The records
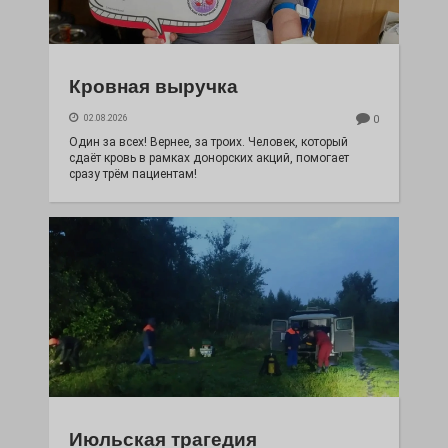
Кровная выручка
02.08.2026
0
Один за всех! Вернее, за троих. Человек, который
сдаёт кровь в рамках донорских акций, помогает
сразу трём пациентам!
Июльская трагедия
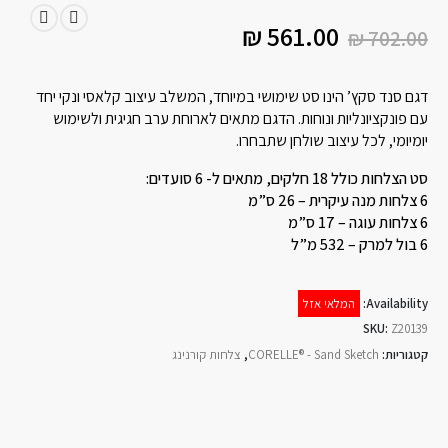
₪
561.00
₪
702.00
דגם סנד סקץ’ הינו סט שימושי במיוחד, המשלב עיצוב קלאסי ונקי יחד
עם פונקציונליות ונוחות. הדגם מתאים לארוחת ערב חגיגית ולשימוש
יומיומי, לכל עיצוב שולחן שתבחרו.
סט הצלחות כולל 18 חלקים, מתאים ל- 6 סועדים:
6 צלחות מנה עיקרית – 26 ס”מ
6 צלחות עוגה – 17 ס”מ
6 בול למרק – 532 מ”ל
Availability:
המלאי אזל
SKU:
Z20139
קטגוריות:
CORELLE® - Sand Sketch
,
צלחות קורנינג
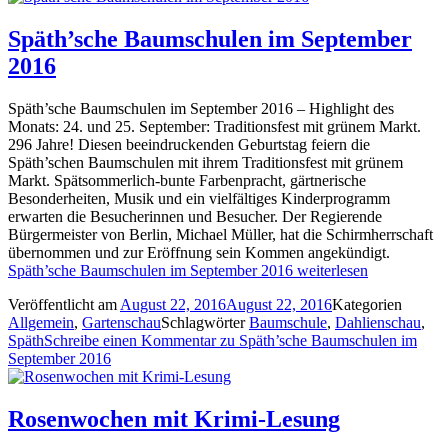
Späth’sche Baumschulen im September
2016
Späth’sche Baumschulen im September 2016 ­– Highlight des
Monats: 24. und 25. September: Traditionsfest mit grünem Markt.
296 Jahre! Diesen beeindruckenden Geburtstag feiern die
Späth’schen Baumschulen mit ihrem Traditionsfest mit grünem
Markt. Spätsommerlich-bunte Farbenpracht, gärtnerische
Besonderheiten, Musik und ein vielfältiges Kinderprogramm
erwarten die Besucherinnen und Besucher. Der Regierende
Bürgermeister von Berlin, Michael Müller, hat die Schirmherrschaft
übernommen und zur Eröffnung sein Kommen angekündigt.
Späth’sche Baumschulen im September 2016
weiterlesen
Veröffentlicht am
August 22, 2016
August 22, 2016
Kategorien
Allgemein
,
Gartenschau
Schlagwörter
Baumschule
,
Dahlienschau
,
Späth
Schreibe einen Kommentar
zu Späth’sche Baumschulen im
September 2016
Rosenwochen mit Krimi-Lesung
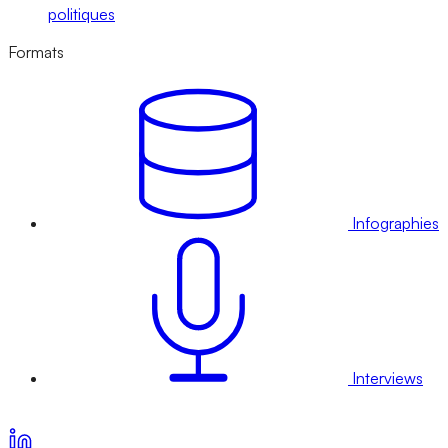
politiques
Formats
Infographies
Interviews
Voir nos offres d’abonnement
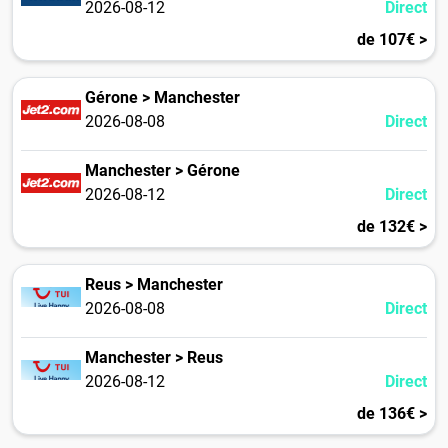
2026-08-12
Direct
de 107€ >
Gérone > Manchester
2026-08-08
Direct
Manchester > Gérone
2026-08-12
Direct
de 132€ >
Reus > Manchester
2026-08-08
Direct
Manchester > Reus
2026-08-12
Direct
de 136€ >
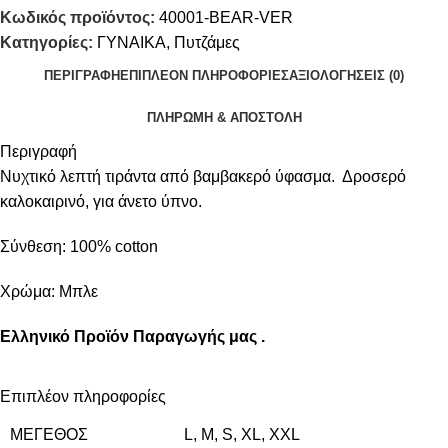
Κωδικός προϊόντος:
40001-BEAR-VER
Κατηγορίες:
ΓΥΝΑΙΚΑ
,
Πυτζάμες
ΠΕΡΙΓΡΑΦΉ
ΕΠΙΠΛΈΟΝ ΠΛΗΡΟΦΟΡΊΕΣ
ΑΞΙΟΛΟΓΉΣΕΙΣ (0)
ΠΛΗΡΩΜΗ & ΑΠΟΣΤΟΛΗ
Περιγραφή
Νυχτικό λεπτή τιράντα από βαμβακερό ύφασμα. Δροσερό
καλοκαιρινό, για άνετο ύπνο.
Σύνθεση: 100% cotton
Χρώμα: Μπλε
Ελληνικό Προϊόν Παραγωγής μας .
Επιπλέον πληροφορίες
ΜΈΓΕΘΟΣ
L
,
M
,
S
,
XL
,
XXL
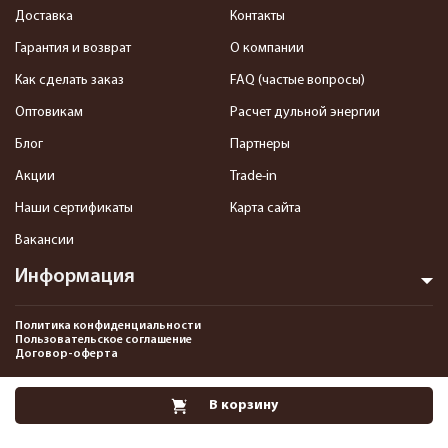
Доставка
Контакты
Гарантия и возврат
О компании
Как сделать заказ
FAQ (частые вопросы)
Оптовикам
Расчет дульной энергии
Блог
Партнеры
Акции
Trade-in
Наши сертификаты
Карта сайта
Вакансии
Информация
Политика конфиденциальности
Пользовательское соглашение
Договор-оферта
2013-2026 Интернет-магазин пневматики, страйкбола и снаряжения–
В корзину
Pnevmat24.ru. Все права защищены.©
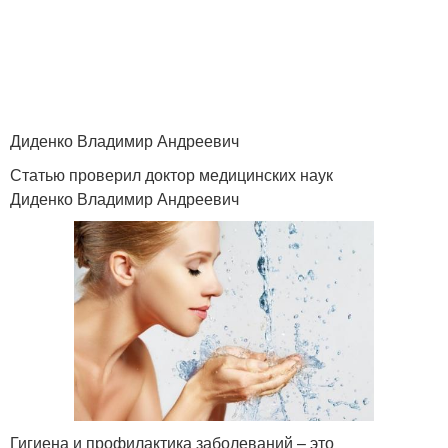
Диденко Владимир Андреевич
Статью проверил доктор медицинских наук
Диденко Владимир Андреевич
Гигиена и профилактика заболеваний – это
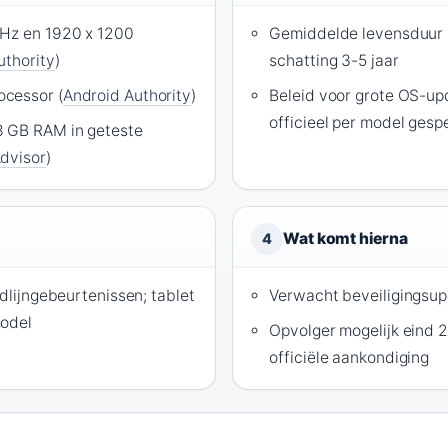
 Hz en 1920 x 1200
Gemiddelde levensduur h
uthority
)
schatting 3-5 jaar
cessor (
Android Authority
)
Beleid voor grote OS-upd
officieel per model gesp
8 GB RAM in geteste
dvisor
)
Wat komt hierna
4
jdlijngebeurtenissen; tablet
Verwacht beveiligingsu
model
Opvolger mogelijk eind 
officiële aankondiging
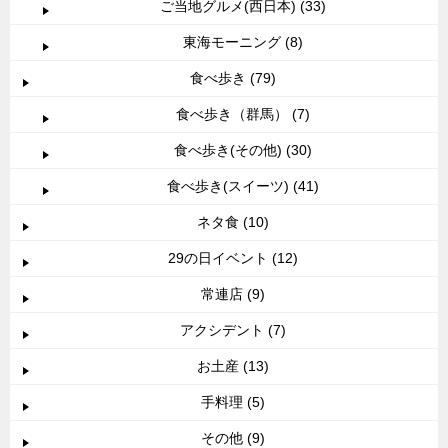
ご当地グルメ(西日本) (33)
東海モーニング (8)
食べ歩き (79)
食べ歩き（群馬） (7)
食べ歩き(その他) (30)
食べ歩き(スイーツ) (41)
ネタ食 (10)
29の日イベント (12)
常連店 (9)
アクシデント (7)
お土産 (13)
手料理 (5)
その他 (9)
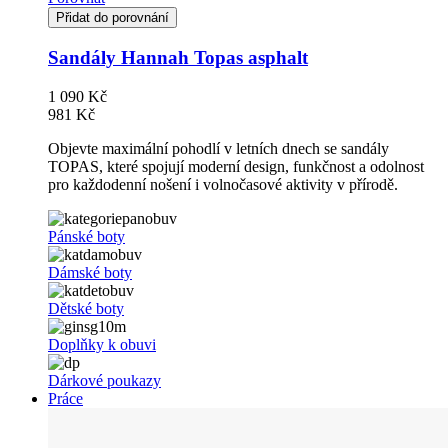
Přidat do porovnání
Sandály Hannah Topas asphalt
1 090 Kč
981 Kč
Objevte maximální pohodlí v letních dnech se sandály
TOPAS, které spojují moderní design, funkčnost a odolnost
pro každodenní nošení i volnočasové aktivity v přírodě.
Pánské boty
Dámské boty
Dětské boty
Doplňky k obuvi
Dárkové poukazy
Práce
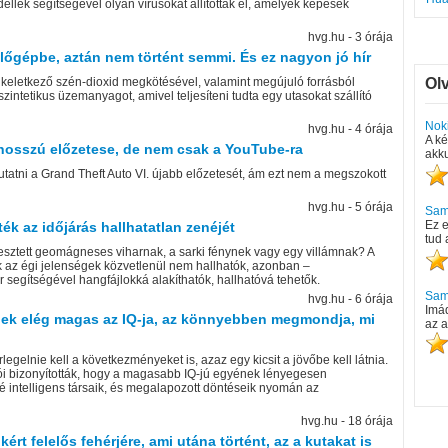
ellek segítségével olyan vírusokat állítottak el, amelyek képesek
hvg.hu - 3 órája
lőgépbe, aztán nem történt semmi. És ez nagyon jó hír
n keletkező szén-dioxid megkötésével, valamint megújuló forrásból
Ol
zintetikus üzemanyagot, amivel teljesíteni tudta egy utasokat szállító
Nok
hvg.hu - 4 órája
A ké
hosszú előzetese, de nem csak a YouTube-ra
akku
atni a Grand Theft Auto VI. újabb előzetesét, ám ezt nem a megszokott
hvg.hu - 5 órája
Sam
Ez e
ték az időjárás hallhatatlan zenéjét
tud 
jesztett geomágneses viharnak, a sarki fénynek vagy egy villámnak? A
k az égi jelenségek közvetlenül nem hallhatók, azonban –
 segítségével hangfájlokká alakíthatók, hallhatóvá tehetők.
Sams
hvg.hu - 6 órája
Imád
inek elég magas az IQ-ja, az könnyebben megmondja, mi
az 
legelnie kell a következményeket is, azaz egy kicsit a jövőbe kell látnia.
i bizonyították, hogy a magasabb IQ-jú egyének lényegesen
é intelligens társaik, és megalapozott döntéseik nyomán az
hvg.hu - 18 órája
rt felelős fehérjére, ami utána történt, az a kutakat is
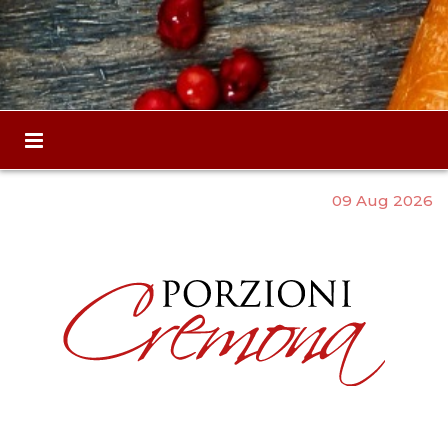
09 Aug 2026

Requirement
A word-for-word reproduction is needed of the lines above from the line containing "ΑΞΙΟΛΟΓΉΣΕΙΣ (0)" through the line containing "Pnevmat24.ru. Все права защищены.©", with both ends kept and no pictures.

Task solution
ΑΞΙΟΛΟΓΉΣΕΙΣ (0)
ΠΛΗΡΩΜΗ & ΑΠΟΣΤΟΛΗ
Περιγραφή
Νυχτικό λεπτή τιράντα από βαμβακερό ύφασμα. Δροσερό
καλοκαιρινό, για άνετο ύπνο.
Σύνθεση: 100% cotton
Χρώμα: Μπλε
Ελληνικό Προϊόν Παραγωγής μας .
Επιπλέον πληροφορίες
ΜΈΓΕΘΟΣ
L
,
M
,
S
,
XL
,
XXL
Доставка
Контакты
Гарантия и возврат
О компании
Как сделать заказ
FAQ (частые вопросы)
Оптовикам
Расчет дульной энергии
Блог
Партнеры
Акции
Trade-in
Наши сертификаты
Карта сайта
Вакансии
Информация
Политика конфиденциальности
Пользовательское соглашение
Договор-оферта
2013-2026 Интернет-магазин пневматики, страйкбола и снаряжения–
В корзину
Pnevmat24.ru. Все права защищены.©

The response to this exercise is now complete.